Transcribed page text
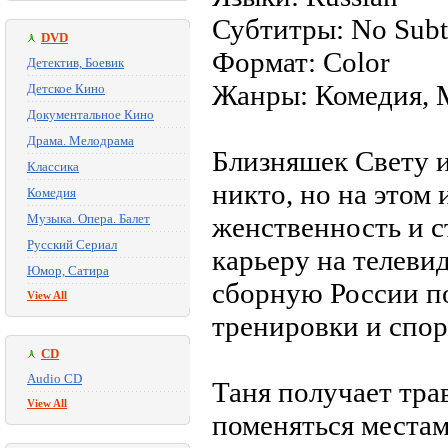
Субтитры: No Subti
DVD
Формат: Color
Детектив, Боевик
Жанры: Комедия, 
Детское Кино
Документальное Кино
Драма. Мелодрама
Близняшек Свету 
Классика
никто, но на этом 
Комедия
Музыка. Опера. Балет
женственность и с
Русский Сериал
карьеру на телеви
Юмор, Сатира
сборную России по
View All
тренировки и спо
CD
Audio CD
Таня получает тра
View All
поменяться местам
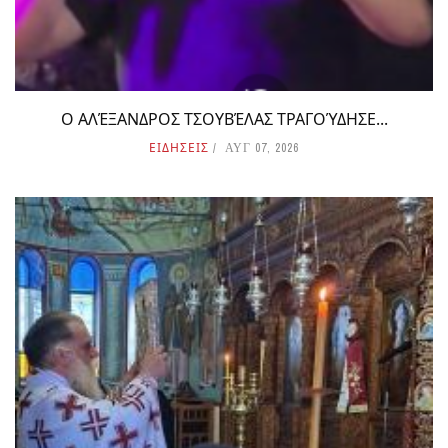
Ο ΑΛΈΞΑΝΔΡΟΣ ΤΣΟΥΒΈΛΑΣ ΤΡΑΓΟΎΔΗΣΕ...
ΕΙΔΗΣΕΙΣ
ΑΥΓ 07, 2026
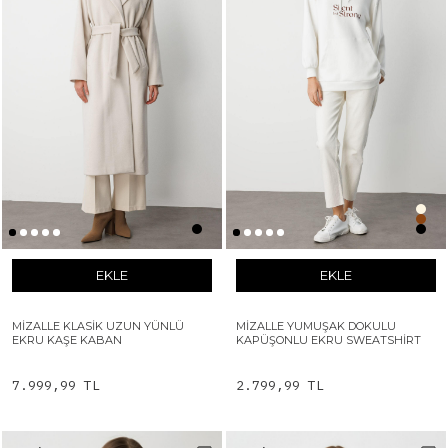
EKLE
EKLE
MIZALLE KLASIK UZUN YÜNLÜ
MIZALLE YUMUŞAK DOKULU
EKRU KAŞE KABAN
KAPÜŞONLU EKRU SWEATSHIRT
7.999,99 TL
2.799,99 TL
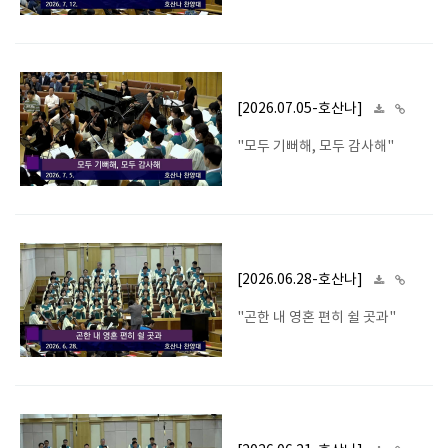
[2026.07.05-호산나]
"모두 기뻐해, 모두 감사해"
[2026.06.28-호산나]
"곤한 내 영혼 편히 쉴 곳과"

# To-do item:
Print all of the lines above without any changes, and leave out the pictures.

# Response:
Субтитры: No Subti
DVD
Формат: Color
Детектив, Боевик
Жанры: Комедия, 
Детское Кино
Документальное Кино
Драма. Мелодрама
Близняшек Свету 
Классика
никто, но на этом 
Комедия
Музыка. Опера. Балет
женственность и с
Русский Сериал
карьеру на телеви
Юмор, Сатира
сборную России по
View All
тренировки и спо
CD
Audio CD
Таня получает тра
View All
поменяться местам
Ο ΑΛΈΞΑΝΔΡΟΣ ΤΣΟΥΒΈΛΑΣ ΤΡΑΓΟΎΔΗΣΕ...
ΕΙΔΗΣΕΙΣ
ΑΥΓ 07, 2026
EKLE
EKLE
MIZALLE KLASIK UZUN YÜNLÜ
MIZALLE YUMUŞAK DOKULU
EKRU KAŞE KABAN
KAPÜŞONLU EKRU SWEATSHIRT
7.999,99 TL
2.799,99 TL
[2026.07.05-호산나]
"모두 기뻐해, 모두 감사해"
[2026.06.28-호산나]
"곤한 내 영혼 편히 쉴 곳과"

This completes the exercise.